REQUIRED WORK → How many lines in the material below include the string "labels"? Only the number should be given.

PROVIDED DATA →

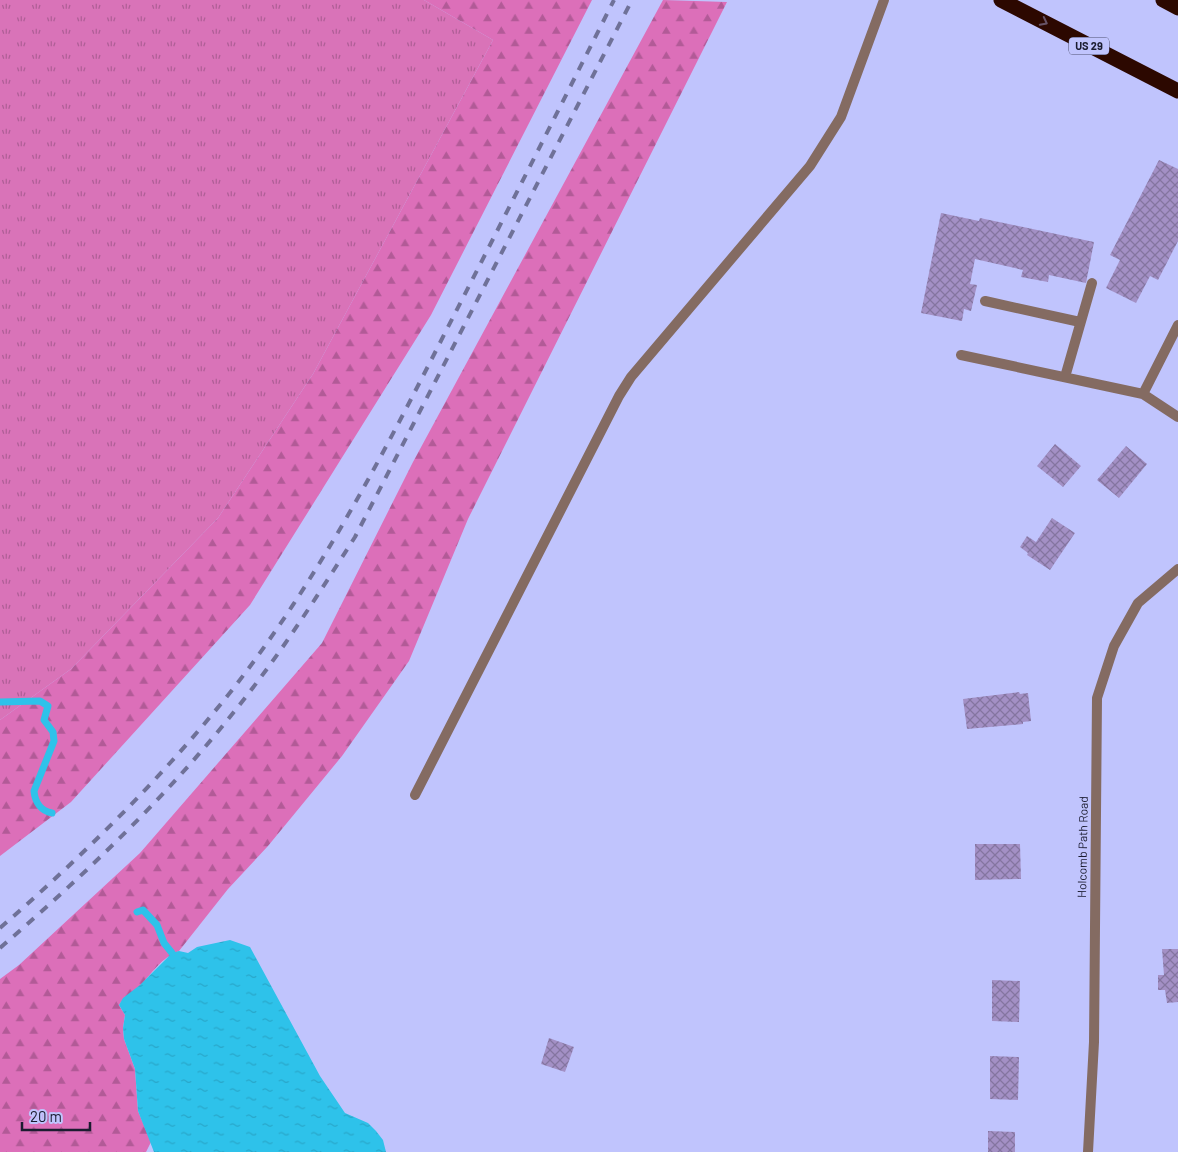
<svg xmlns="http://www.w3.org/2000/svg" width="1178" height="1152" viewBox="0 0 1178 1152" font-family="Barlow,sans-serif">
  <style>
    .grass { fill: url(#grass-tufts) }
    .forest { fill: url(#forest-firs) }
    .water { fill: url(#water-ripples) }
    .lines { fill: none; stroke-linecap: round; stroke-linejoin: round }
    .stream { stroke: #2ec2ea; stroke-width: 7 }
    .building { fill: url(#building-cross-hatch) }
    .lane { stroke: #846b62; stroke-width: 10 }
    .street { stroke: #846b62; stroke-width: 10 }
    .highway { stroke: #2c0800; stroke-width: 15 }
    .rail { stroke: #6f7198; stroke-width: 4; stroke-dasharray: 9 9; stroke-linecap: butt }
    .oneway { stroke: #675365 }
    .labels { text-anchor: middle; stroke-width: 4; stroke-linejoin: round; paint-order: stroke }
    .shield { fill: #c0c4fd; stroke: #4c4e6e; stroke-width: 1 }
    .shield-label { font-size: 11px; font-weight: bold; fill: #1b1c30 }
    .street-label { font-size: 12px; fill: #1b1c30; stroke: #c0c4fd }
  </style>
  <defs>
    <pattern id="grass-tufts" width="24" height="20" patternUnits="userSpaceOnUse" patternTransform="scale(1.25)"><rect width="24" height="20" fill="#d973b8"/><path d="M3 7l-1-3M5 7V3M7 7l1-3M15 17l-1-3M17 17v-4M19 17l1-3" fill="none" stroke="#af5e96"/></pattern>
    <pattern id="forest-firs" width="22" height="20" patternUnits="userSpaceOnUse" patternTransform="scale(1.25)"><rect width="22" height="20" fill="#dc6fb9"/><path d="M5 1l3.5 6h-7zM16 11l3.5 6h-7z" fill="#b25a97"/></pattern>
    <pattern id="water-ripples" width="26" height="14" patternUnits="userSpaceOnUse" patternTransform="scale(1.25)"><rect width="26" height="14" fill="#2ec2ea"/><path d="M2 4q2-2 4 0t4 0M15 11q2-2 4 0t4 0" fill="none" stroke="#28a6c9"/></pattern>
    <pattern id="building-cross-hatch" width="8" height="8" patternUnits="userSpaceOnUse" patternTransform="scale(1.25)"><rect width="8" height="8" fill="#a390c5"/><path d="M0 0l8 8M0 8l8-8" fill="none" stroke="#8475a0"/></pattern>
  </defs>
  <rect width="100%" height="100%" fill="#c0c4fd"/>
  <path class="grass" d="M0,0H424L493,40L313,374L218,518L71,669L0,720Z"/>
  <path class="forest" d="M424,0H592L431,315L250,605L71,802L0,856V720L71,669L218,518L313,374L493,40Z
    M663,0L727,2L468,519L409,661L342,756L268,846L228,889L179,951C162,957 152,973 140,986C133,993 124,996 119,1005L125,1015L123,1028L124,1039L135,1069L138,1111L151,1142L146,1152H0V979L19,965L140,853L322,643L413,462Z"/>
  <path class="water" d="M230,940L250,947L320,1076L345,1113L368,1123L376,1131L383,1140L386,1152H154L138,1111L135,1069L124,1039L123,1028L125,1015L119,1005L123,998L140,985L172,953L179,951L188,953L197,947Z"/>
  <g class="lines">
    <path class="stream" d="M0,702L40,701L48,706L44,720L53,732L54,741L34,791C35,802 41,811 52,813
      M137,912L143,910L157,925L164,943L172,953"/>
  </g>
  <path class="building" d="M1159,160L1178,169V241L1158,280L1150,276L1136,303L1106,288L1120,260L1110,255Z
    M941,213L979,221L980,218L1094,242L1086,283L1049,275L1048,282L1021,277L1023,270L975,259L970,284L977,285L971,311L964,309L962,321L921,313Z
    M1055,444L1081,466L1063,487L1037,466Z
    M1126,446L1147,464L1119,498L1097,480Z
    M1052,518L1075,533L1050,570L1027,555L1028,553L1020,547L1027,536L1036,542Z
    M1019,692L1020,694L1028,693L1031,721L1023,722V724L967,729L963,699Z
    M975,844H1020L1021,879L975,880Z
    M1162,949H1178V1002L1167,1003L1165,990H1158V975H1164Z
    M992,980L1020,981L1019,1022L992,1021Z
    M549,1038L574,1047L565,1072L541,1064Z
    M990,1056L1019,1057L1018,1100L990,1099Z
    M988,1131L1015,1132V1152H988Z"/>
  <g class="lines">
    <path class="lane" d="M985,301L1080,322
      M961,355L1143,394L1178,417
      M1065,377L1092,283
      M1143,394L1178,325
      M415,795L619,396L631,377L810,166L841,117L884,0"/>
    <path class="street" d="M1088,1152L1094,1042L1097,698L1114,646L1138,603L1178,569"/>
    <path class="highway" d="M1001,0L1178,91
      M1163,0L1178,8"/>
    <path class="rail" d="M0,928C85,854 166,774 236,685C321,575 385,451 448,327C504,218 559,109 614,0
      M0,948C90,870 176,788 248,694C287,644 321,590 355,537L632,0"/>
  </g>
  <defs><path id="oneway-chevron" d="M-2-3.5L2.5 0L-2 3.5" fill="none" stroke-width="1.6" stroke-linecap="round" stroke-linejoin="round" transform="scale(1.25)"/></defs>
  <use class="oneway" href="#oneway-chevron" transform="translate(1044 22) rotate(27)"/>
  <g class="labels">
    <rect class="shield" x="1069" y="37.5" width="40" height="17" rx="4"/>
    <g class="shield-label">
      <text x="1089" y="50">US 29</text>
    </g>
    <g class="street-label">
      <text transform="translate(1083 847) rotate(-89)" y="4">Holcomb Path Road</text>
    </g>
  </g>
  <path d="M22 1122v8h68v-8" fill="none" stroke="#1b1c30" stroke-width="2.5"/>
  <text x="30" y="1122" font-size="15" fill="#1b1c30" stroke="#c0c4fd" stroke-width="4" paint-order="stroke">20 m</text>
</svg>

EXERCISE SOLUTION → 2